Ukraine: Parliament Should Reject Intrusive NGO Measure
In response to a draft law that would require anti-corruption organizations in Ukraine and their staff members to make detailed financial disclosures to authorities, Freedom House issued the following statement:
“Ukraine’s Rada should reject the draft law that under the guise of ‘transparency' would bring intrusive government monitoring of NGOs, activists, and their families,” said Matthew Schaaf, project director for Ukraine and Eurasia LGBTI Initiatives. “The measure, draft law 5318, makes anti-corruption organizations potential targets for government intimidation and harassment.”

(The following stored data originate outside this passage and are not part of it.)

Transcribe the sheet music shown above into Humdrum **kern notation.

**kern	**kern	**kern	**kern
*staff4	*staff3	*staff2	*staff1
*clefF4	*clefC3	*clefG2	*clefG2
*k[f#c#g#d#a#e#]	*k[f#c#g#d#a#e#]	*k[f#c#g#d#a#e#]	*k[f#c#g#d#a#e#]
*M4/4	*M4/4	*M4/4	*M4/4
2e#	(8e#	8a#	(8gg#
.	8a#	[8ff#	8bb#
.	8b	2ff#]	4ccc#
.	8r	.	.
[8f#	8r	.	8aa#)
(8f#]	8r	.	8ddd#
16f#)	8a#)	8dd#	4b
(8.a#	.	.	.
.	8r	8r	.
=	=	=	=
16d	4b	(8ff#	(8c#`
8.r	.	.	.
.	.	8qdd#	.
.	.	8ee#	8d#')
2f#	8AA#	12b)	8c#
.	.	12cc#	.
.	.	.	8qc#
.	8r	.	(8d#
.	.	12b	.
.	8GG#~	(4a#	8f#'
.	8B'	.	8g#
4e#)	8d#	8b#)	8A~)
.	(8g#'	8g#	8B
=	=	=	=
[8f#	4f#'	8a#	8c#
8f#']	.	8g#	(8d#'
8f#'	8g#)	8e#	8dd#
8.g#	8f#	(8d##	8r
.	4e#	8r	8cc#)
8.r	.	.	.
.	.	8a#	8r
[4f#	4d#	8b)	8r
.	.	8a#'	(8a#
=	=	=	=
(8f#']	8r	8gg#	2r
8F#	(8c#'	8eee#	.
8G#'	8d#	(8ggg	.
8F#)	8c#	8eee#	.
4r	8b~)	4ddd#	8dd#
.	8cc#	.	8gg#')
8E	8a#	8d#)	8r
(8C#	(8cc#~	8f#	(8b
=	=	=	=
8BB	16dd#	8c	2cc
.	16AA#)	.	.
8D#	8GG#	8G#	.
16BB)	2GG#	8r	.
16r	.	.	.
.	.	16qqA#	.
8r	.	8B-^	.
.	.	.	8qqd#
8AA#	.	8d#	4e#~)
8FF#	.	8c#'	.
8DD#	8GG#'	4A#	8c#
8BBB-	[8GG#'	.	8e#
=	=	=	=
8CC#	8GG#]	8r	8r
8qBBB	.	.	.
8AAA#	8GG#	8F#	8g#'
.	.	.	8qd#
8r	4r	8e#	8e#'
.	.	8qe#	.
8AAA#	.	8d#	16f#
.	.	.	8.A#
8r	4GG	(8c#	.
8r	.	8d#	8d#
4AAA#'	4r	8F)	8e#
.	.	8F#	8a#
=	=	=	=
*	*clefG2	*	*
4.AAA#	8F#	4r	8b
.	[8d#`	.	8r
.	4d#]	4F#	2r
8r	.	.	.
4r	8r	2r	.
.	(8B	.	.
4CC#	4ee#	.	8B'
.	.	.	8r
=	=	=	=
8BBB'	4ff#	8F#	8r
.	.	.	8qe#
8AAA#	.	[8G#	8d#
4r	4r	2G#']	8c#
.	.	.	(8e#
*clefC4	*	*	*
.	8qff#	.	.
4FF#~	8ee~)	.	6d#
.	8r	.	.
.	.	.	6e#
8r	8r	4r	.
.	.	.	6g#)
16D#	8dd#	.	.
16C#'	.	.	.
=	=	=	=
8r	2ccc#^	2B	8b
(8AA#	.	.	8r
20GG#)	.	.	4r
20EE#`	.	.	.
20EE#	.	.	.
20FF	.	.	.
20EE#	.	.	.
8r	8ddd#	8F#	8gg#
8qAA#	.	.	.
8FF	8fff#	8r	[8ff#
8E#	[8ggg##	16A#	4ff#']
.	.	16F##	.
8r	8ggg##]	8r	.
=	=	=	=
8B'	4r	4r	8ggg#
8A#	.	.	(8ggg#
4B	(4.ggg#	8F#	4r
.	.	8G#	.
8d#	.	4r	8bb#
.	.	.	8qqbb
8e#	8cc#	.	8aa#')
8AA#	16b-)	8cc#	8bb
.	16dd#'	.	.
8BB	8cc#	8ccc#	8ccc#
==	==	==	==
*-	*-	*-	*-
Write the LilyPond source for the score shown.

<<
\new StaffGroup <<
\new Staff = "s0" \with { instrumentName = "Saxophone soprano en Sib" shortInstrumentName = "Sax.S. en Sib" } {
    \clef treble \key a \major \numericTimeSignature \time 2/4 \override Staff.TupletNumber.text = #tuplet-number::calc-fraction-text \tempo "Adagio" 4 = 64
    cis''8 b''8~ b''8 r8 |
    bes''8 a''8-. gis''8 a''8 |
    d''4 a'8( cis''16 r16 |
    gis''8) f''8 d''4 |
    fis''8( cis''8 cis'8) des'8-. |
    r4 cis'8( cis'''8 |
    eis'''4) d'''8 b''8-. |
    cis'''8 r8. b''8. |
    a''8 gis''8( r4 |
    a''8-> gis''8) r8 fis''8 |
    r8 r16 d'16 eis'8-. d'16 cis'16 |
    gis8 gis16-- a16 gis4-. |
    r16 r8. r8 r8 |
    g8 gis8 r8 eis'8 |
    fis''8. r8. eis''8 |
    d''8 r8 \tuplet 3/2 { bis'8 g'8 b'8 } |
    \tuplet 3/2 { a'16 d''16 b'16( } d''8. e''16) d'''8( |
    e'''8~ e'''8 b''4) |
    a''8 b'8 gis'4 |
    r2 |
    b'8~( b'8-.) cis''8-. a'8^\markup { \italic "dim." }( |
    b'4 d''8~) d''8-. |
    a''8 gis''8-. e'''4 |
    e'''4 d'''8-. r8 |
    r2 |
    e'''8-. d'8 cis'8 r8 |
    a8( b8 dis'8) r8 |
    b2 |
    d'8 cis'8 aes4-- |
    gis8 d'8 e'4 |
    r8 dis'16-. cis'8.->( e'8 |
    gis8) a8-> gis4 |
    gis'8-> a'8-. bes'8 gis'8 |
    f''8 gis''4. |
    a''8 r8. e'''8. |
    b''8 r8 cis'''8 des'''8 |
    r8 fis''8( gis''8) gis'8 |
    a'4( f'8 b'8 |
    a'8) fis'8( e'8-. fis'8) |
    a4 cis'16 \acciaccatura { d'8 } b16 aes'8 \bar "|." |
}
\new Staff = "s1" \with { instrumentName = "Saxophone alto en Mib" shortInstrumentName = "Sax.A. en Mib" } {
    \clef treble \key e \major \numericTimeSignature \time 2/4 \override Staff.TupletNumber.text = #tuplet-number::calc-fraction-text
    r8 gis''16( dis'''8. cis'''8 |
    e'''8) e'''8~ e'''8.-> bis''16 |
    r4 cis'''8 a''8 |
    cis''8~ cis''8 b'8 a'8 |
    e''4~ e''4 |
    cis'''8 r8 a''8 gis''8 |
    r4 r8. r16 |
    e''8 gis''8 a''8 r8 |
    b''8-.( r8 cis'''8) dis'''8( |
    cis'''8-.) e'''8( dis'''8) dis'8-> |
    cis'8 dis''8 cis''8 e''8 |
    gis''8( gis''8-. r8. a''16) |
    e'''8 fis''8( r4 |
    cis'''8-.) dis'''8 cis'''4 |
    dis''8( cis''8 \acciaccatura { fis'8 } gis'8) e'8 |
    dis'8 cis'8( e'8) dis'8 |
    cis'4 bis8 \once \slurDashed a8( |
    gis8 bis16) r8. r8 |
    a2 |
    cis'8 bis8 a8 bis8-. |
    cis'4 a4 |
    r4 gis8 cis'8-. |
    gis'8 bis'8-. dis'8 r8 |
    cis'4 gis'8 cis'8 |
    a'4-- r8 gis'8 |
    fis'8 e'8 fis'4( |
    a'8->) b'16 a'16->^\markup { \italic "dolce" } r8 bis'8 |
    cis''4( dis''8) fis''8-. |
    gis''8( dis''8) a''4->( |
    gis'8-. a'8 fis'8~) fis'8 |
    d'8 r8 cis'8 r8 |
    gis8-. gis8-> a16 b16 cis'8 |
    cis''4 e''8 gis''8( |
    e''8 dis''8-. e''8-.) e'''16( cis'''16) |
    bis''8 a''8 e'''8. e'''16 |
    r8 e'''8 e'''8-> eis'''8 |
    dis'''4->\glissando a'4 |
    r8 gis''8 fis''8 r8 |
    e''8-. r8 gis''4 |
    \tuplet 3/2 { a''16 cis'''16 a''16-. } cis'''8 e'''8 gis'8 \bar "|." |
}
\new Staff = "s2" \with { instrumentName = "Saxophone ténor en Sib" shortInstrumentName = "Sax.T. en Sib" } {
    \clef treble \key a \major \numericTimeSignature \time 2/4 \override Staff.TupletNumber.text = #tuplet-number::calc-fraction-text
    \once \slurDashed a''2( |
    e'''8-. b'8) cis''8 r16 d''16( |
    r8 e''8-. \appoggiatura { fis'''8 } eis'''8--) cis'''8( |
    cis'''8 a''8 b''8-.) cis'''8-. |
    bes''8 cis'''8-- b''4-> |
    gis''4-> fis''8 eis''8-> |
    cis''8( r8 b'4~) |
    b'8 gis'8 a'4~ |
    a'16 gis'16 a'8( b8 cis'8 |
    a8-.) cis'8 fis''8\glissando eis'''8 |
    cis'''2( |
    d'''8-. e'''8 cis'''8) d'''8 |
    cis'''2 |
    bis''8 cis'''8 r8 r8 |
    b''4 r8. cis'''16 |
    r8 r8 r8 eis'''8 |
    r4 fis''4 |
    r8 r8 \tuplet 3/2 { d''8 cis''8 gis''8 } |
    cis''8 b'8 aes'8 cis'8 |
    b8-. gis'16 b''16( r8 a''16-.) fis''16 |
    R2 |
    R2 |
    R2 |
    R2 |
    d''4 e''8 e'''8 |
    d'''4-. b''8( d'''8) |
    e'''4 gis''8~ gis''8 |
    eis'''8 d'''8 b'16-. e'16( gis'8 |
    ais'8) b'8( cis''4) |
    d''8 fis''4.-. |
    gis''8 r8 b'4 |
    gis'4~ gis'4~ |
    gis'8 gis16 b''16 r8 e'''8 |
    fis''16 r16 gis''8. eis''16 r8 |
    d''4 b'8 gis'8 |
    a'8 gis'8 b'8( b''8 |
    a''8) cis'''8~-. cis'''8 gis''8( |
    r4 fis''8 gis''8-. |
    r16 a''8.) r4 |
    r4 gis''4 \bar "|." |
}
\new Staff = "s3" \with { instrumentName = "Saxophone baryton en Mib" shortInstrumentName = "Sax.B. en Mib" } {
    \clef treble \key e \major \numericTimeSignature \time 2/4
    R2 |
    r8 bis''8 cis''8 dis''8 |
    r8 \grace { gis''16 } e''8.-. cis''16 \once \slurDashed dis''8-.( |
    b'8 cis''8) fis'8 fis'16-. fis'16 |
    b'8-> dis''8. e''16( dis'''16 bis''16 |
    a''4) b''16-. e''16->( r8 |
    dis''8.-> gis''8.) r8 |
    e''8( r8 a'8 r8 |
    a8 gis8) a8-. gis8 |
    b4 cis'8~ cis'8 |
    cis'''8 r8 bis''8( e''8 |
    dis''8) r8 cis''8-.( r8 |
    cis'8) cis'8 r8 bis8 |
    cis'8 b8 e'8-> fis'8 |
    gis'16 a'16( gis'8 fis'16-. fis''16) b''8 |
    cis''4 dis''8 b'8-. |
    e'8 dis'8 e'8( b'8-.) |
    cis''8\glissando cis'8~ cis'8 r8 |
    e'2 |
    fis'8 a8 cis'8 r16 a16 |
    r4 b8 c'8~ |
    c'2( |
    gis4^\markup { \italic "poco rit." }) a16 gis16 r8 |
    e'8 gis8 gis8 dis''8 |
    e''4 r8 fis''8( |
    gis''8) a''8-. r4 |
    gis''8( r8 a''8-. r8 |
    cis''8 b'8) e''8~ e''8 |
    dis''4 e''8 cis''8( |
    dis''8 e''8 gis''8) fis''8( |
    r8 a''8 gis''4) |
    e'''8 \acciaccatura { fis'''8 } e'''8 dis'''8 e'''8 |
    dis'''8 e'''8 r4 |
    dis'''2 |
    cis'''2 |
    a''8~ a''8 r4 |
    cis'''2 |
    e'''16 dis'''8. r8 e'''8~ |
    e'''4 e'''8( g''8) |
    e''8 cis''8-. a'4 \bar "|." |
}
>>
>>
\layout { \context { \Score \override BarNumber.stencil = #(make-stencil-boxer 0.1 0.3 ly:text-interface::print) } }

Draft law 5318, introduced by Rada Deputy Yuri Derevyanko on October 28, calls for the National Anticorruption Bureau to develop a list of civic organizations working on preventing or combating corruption. Employees and others paid by the organizations, such as consultants, would be required to submit public declarations of income and assets as well as provide declarations of the income and assets of their family members, much the same as Rada Deputies, judges, and other government officials are now required. Derevyanko told reporters the law targeted “fake activists” and would encourage international donors to “contribute more, if they knew that everything was accountable and transparent.”
Ukraine is rated Partly Free in Freedom in the World 2016, Partly Free in Freedom of the Press 2016, Partly Free in Freedom on the Net 2015, and receives a democracy score of 4.68 on a scale of 1 to 7, with 7 being the worst possible score, in Nations in Transit 2016.
Freedom House is an independent watchdog organization that supports democratic change, monitors the status of freedom around the world, and advocates for democracy and human rights.